# [Source text]
------------------------------------------------

US Bitcoin Miners Shift Focus to AI

â–Ľ Summary
– In June 2024, Riot Platforms was constructing the world’s largest bitcoin mine in Texas, but by late 2025, two-thirds of the facility is being repurposed for AI and high-performance computing.
– At least eight other major US bitcoin mining companies have announced similar partial or full pivots to AI in the last 18 months, reflecting a widespread industry trend.
– This shift is driven by intense demand from AI companies for data centers capable of handling energy-intensive workloads to train their models.
– Bitcoin mining profitability is under severe pressure due to increased network competition, a halved block reward, and a significant drop in bitcoin’s price from its 2025 peak.
– Industry experts note that bitcoin mining created the infrastructure blueprint for AI data centers and that pivoting to AI offers mining companies a lower cost of capital and a ready-built “powered shell.”
Standing at the perimeter of a vast industrial site near Corsicana, Texas, the scene is one of intense activity. Heavy machinery moves earth while trucks rumble across the property, all centered around a massive hangar with a pristine white roof. This facility, owned by Riot Platforms, was originally designed to be the planet’s largest bitcoin mining operation. Today, its purpose is transforming. A significant portion of the construction is now being redirected to support artificial intelligence and high-performance computing, signaling a fundamental shift in the industry’s ambitions.

------------------------------------------------

# [Assigned task 1]
Please translate this sentence from the article on US bitcoin miners into Spanish: "This facility, owned by Riot Platforms, was originally designed to be the planet’s largest bitcoin mining operation."
# [Assigned task 2]
According to the article on US bitcoin miners, how many other major US bitcoin mining companies have announced pivots to AI in the last 18 months?
# [Assigned task 3]
Carry on the article about US bitcoin miners turning to AI, starting after its final sentence.

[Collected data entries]
------------------------------------------------

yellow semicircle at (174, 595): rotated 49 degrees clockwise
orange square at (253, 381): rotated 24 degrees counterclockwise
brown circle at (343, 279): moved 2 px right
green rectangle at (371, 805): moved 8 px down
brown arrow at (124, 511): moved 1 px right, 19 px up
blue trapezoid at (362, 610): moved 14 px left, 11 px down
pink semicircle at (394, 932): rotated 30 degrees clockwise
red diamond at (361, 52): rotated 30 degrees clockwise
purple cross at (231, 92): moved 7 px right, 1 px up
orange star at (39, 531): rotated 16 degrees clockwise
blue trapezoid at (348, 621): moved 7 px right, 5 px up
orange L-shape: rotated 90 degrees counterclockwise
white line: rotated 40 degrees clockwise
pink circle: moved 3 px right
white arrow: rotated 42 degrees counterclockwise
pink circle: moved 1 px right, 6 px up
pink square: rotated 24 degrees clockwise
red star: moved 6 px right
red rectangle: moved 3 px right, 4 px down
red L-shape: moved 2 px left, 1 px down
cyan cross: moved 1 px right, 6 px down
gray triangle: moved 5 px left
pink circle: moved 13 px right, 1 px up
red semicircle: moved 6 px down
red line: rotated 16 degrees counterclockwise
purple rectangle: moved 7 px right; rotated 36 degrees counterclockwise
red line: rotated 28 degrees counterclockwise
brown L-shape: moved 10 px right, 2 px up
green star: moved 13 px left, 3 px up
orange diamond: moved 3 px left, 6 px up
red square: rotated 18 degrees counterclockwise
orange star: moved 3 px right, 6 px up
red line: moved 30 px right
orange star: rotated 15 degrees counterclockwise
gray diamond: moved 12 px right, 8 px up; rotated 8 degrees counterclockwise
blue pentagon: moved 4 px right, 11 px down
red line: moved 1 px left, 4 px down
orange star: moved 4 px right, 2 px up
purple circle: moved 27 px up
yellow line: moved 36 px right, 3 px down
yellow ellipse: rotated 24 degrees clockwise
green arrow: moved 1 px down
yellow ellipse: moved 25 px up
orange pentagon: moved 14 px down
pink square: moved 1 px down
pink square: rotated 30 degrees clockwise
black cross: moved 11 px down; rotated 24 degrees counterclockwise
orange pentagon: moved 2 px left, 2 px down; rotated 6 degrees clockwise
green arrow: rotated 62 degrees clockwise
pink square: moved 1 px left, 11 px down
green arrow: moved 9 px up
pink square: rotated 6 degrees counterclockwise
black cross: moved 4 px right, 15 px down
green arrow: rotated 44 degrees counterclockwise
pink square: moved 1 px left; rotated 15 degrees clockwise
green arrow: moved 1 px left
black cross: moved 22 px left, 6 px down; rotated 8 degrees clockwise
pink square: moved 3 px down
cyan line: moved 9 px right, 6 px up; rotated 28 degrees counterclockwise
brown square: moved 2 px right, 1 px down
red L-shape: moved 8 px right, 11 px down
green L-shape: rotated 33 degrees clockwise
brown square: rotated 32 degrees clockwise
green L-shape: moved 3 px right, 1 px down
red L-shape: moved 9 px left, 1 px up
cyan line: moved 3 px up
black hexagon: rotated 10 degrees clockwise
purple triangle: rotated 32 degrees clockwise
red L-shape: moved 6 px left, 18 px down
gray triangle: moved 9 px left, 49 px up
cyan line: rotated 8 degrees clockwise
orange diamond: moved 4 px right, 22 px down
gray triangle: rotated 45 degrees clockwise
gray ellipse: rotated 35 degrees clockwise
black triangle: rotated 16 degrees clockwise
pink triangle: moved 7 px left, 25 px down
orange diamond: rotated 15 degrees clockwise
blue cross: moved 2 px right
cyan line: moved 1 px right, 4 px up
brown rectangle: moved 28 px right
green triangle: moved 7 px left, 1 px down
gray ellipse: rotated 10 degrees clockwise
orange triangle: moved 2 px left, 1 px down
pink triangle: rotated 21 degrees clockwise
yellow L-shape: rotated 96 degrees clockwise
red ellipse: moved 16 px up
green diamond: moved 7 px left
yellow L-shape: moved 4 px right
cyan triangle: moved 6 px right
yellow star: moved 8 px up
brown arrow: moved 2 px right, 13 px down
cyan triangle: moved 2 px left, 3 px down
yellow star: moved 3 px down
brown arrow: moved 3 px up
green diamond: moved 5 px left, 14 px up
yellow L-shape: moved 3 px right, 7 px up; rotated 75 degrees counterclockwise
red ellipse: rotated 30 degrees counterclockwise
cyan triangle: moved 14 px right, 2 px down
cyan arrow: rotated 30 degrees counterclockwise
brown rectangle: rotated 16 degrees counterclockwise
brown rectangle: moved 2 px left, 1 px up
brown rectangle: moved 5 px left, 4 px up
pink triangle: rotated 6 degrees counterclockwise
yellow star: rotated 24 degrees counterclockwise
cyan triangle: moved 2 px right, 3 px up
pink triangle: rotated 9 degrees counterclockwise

------------------------------------------------

# [Expected answer 1]
Esta instalación, propiedad de Riot Platforms, fue diseñada originalmente para ser la mayor operación de minería de bitcoin del planeta.

# [Expected answer 2]
At least eight.

# [Expected answer 3]
This transition is not an isolated event. A nearly identical story is unfolding at mining sites across the country operated by numerous firms. Over the past year and a half, at least eight other publicly traded bitcoin mining companies have revealed strategies to partially or completely shift their focus toward AI. This move is a direct response to the insatiable demand from AI developers for data center capacity capable of supporting the enormous energy needs of model training. Ironically, the very mining companies that helped enable the AI infrastructure boom by investing heavily in data centers now find themselves compelled to adapt or be left behind.
Industry experts point to the financial logic behind this strategic pivot. “Bitcoin mining essentially drafted the initial plans for the modern AI data center and the compute explosion we’re seeing,” explains Meltem Demirors, a general partner at Crucible Capital. She notes that for these firms, “the cost of capital is far more attractive when they align with the AI narrative. They already possess the powered building shell; they remove the mining rigs, and their new client supplies the graphics processing units.”
Several converging factors have created a challenging environment for traditional mining profitability. Mining operations earn rewards by using computational power to solve complex puzzles and validate bitcoin transactions. Success hinges on the market price of bitcoin, the total computing power dedicated to the network, and the expense of the electricity required to run specialized hardware.
Recent years have seen the difficulty of these puzzles increase dramatically due to hardware advances and intense competition, meaning more computing power is needed for the same reward. Compounding this, the bitcoin reward itself was cut in half during 2024, a scheduled event that occurs approximately every four years. With the price of bitcoin also retreating significantly from its recent highs, the economic equation has become precarious for many operators.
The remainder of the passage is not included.